As the new trade war between China and the United States continues to escalate, Thailand's export growth may experience the lowest performance in four years, with an increase of only 0.5-1%. Researchers at the International Trade Research Center of Shangda warned that Thailand still needs to be wary of the risks posed by the influx of Chinese goods.
Nai An, director of the International Trade Research Center of the Thai Chamber of Commerce, believes that after the United States announced a 25% tariff on China’s 200 billion US dollars worth of goods, the Chinese side immediately took countermeasures against the $60 billion list of tariffs already imposed. Some US goods are subject to a 25%, 20% or 10% tariff. Tax items that have been subject to a 5% tariff will continue to be subject to a 5% tariff.
Nai'an believes that the most injured after the escalation of the new trade war between China and the United States is Thailand. As the most important export trading partner of Thailand, China is bound to reduce import demand under the new US tariff policy and will lead to an increase in export pressure. Under such circumstances, the export-oriented Thai economy will face greater pressure. According to this estimate, Thailand's export growth in 2019 is expected to be only 0.5-1%.
Against the background of the Chinese government's encouragement of exports, Thailand will face greater pressure from the influx of Chinese exports. The impact of the Sino-US trade war will also have a negative impact on neighboring countries.
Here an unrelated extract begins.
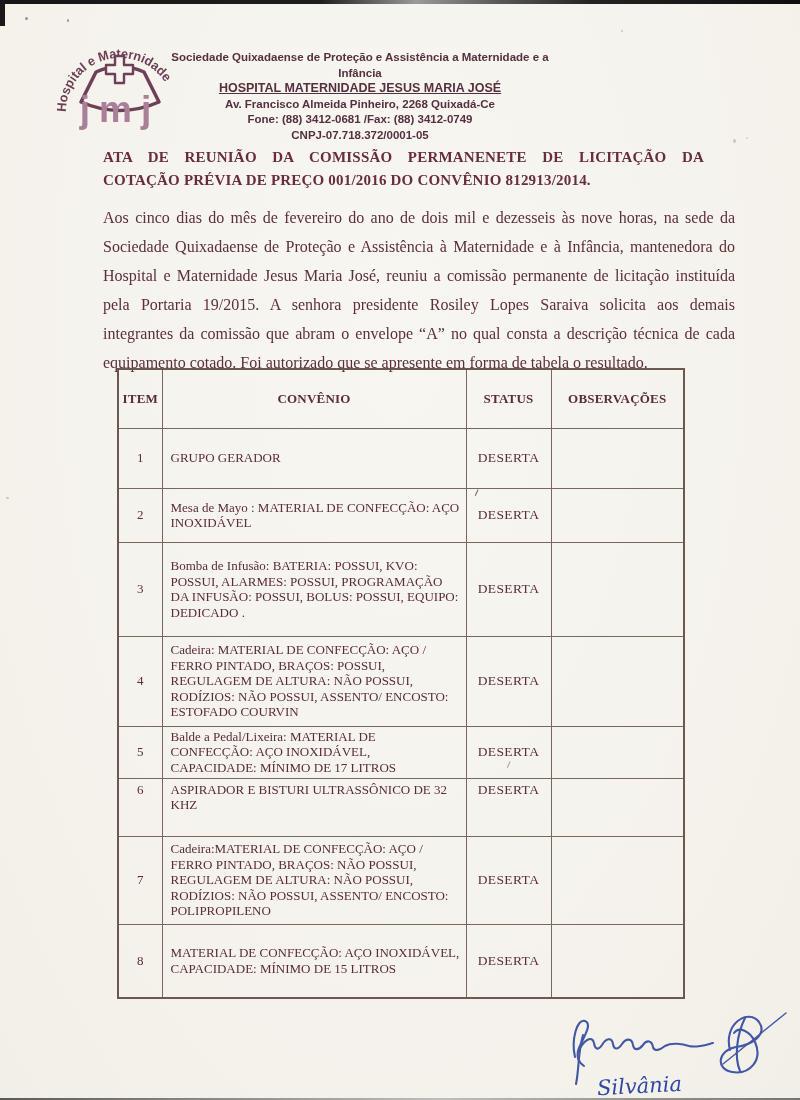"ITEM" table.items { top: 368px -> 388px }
The center earlier estimated that Thailand's annual economic growth rate is 3.3-3.5%, and at present it only has a 3% increase. What is even more worrying is the export performance of Thailand. If we consider the factors influencing the parties, the pessimistic situation may be that Thailand's annual export growth rate is only 0.5-1%. This will also set a new four-year low for Thailand's exports.
Of course, all this depends on whether the next consultations between China and the United States can make breakthroughs. The United States also plans to impose tariffs on China’s $300 billion worth of goods. By then, it will not only affect the Thai economy, but will even trigger the global trade economy to deviate from the right track.
At today's (14th) cabinet meeting, Prime Minister Ba Yu also asked all units to conduct risk research and formulate a response plan for the impact of China-US new tariff trade policy on Thailand's economy.